Sentía las piernas como plomo mientras la seguía a la morgue. El cuerpo sobre la mesa de metal apenas era reconocible como el de mi padre. La sábana no podía ocultar la magnitud del daño: los ángulos anormales donde se habían roto los huesos, la masa de vendajes que ocultaba lo peor del ataque.
La enfermera retiró la sábana y vi su cara.
Parecía tranquilo. Más tranquilo que nunca en mi vida. Extendí la mano, dudé, y luego toqué su mano fría.

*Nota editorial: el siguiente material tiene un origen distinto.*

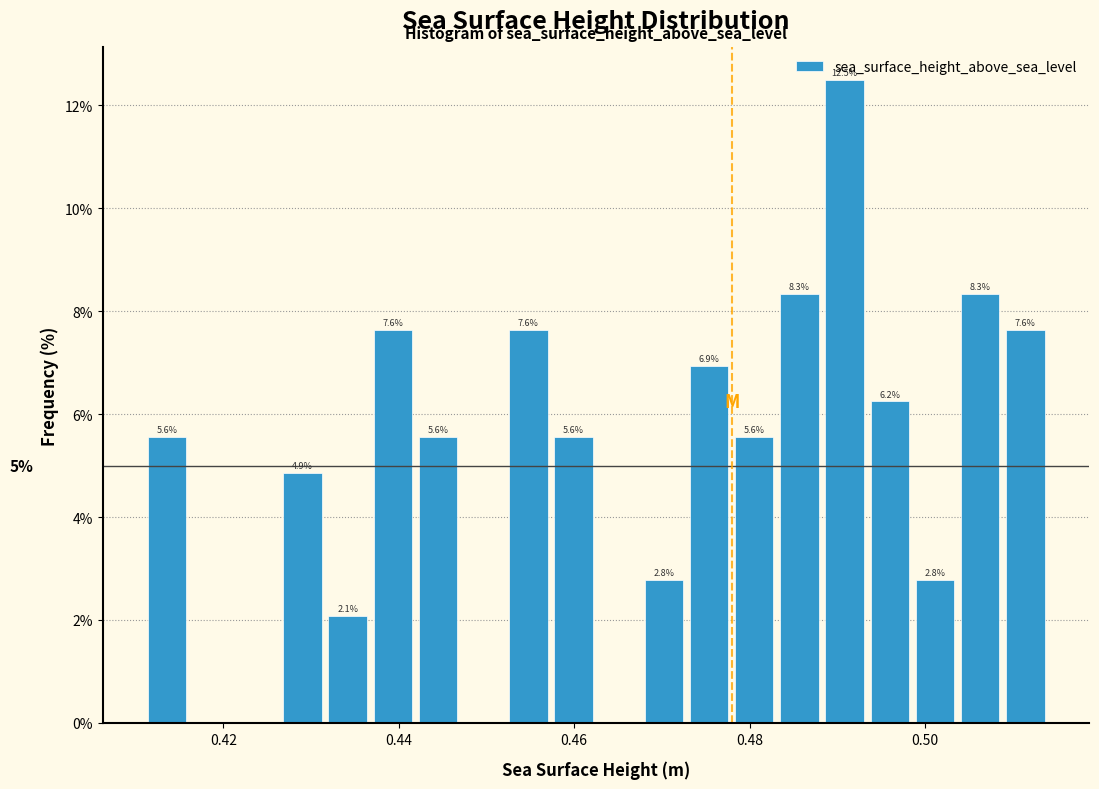

Read against the x-axis, roughly where is the centre of the tallest bar?

0.490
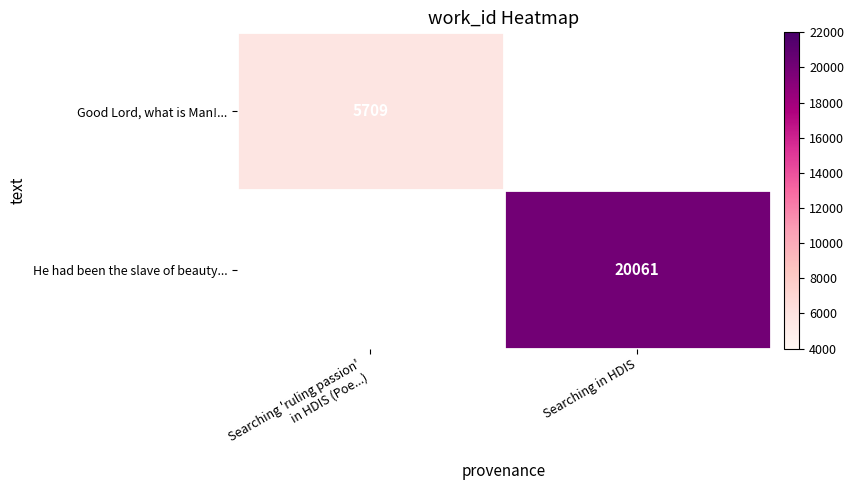

What is the sum of all He had been the slave of beauty... values?

20061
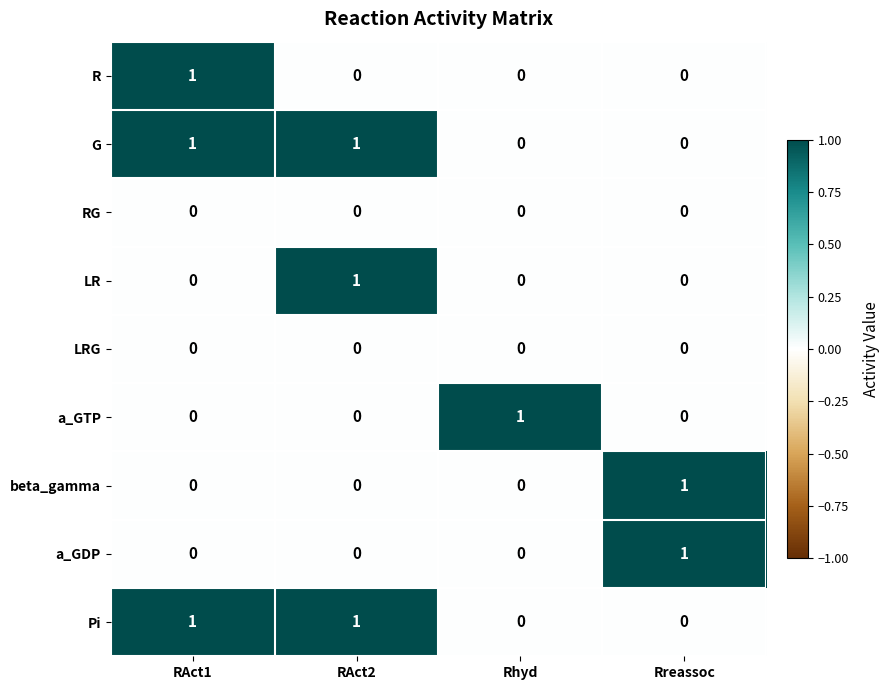

The value of LR at Rreassoc is 0. True or false?

True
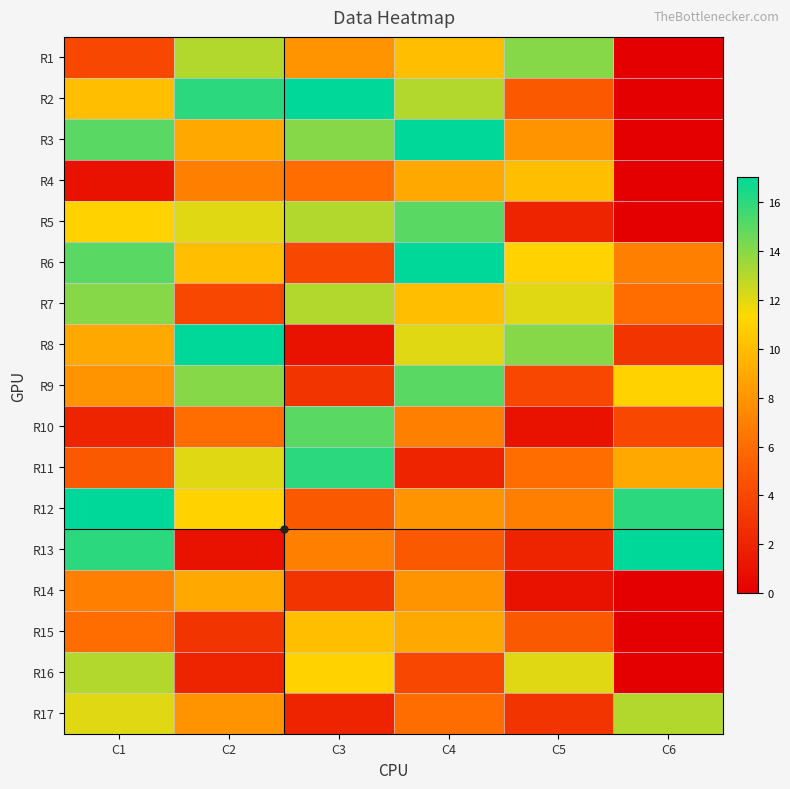

Which series has the widest spread of values?

R2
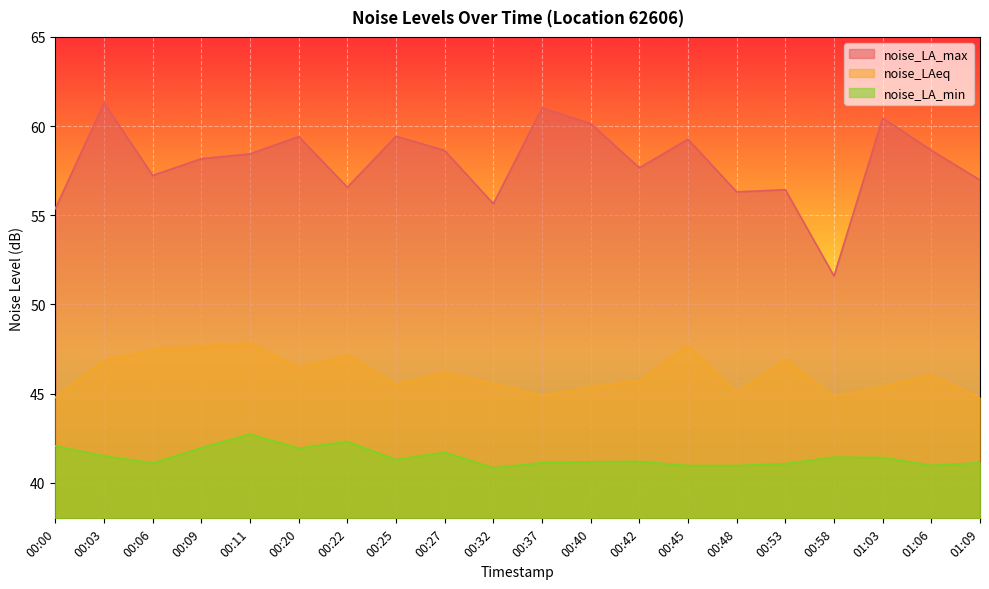

What is the average value of the noise_LAeq series?

46.1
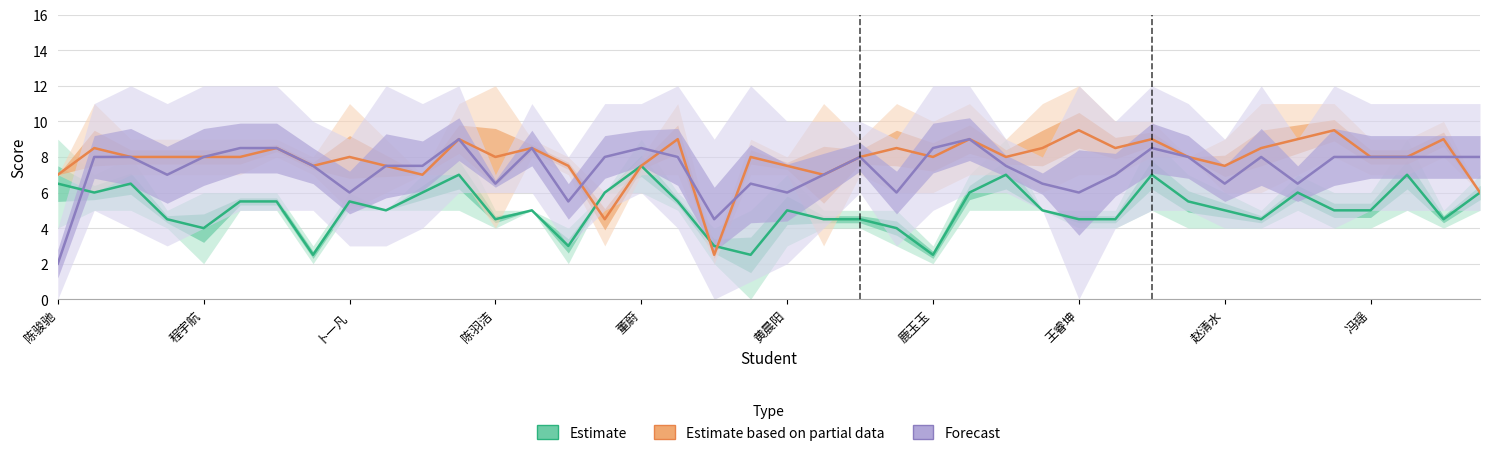

True or false: Estimate has a value of 4.5 at 王睿坤.

True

—Lo siento, papá —susurré—. Siento no haber podido ser lo que querías. Siento no haber podido ser ella.
Las palabras se me atascaron en la garganta. ¿Por qué me disculpaba? ¿Por haber nacido? ¿Por haber sobrevivido? ¿Por intentar proteger a mi familia, incluso cuando ellos nunca me habían protegido?
“Adiós”, dije finalmente. No solo a él, sino a todo: la esperanza de aceptación, el sueño de pertenecer. Era hora de soltar.
Cuando regresé a la sala de espera, mi madre estaba corriendo de un lado a otro haciendo llamadas mientras Roman permanecía solo, con aspecto perdido. Sebastián había desaparecido. Entonces, las puertas automáticas se abrieron y la vi.
Aurora.
Entró con paso majestuoso, su cabello dorado cayendo en ondas perfectas. Incluso a las tres de la mañana, parecía recién salida de una portada de revista.
—Vine en cuanto pude —la voz de Aurora temblaba perfectamente y vi lágrimas brillar en sus ojos—. ¿Dónde está papá?
Sebastián apareció de la nada, a su lado tan rápido que parecía teletransportado. Lo vi abrazarla de inmediato, y la verdad me golpeó como un puñetazo en el estómago…
Después de todos estos años, el amor de Sebastián por Aurora nunca había desaparecido. Ni un poquito.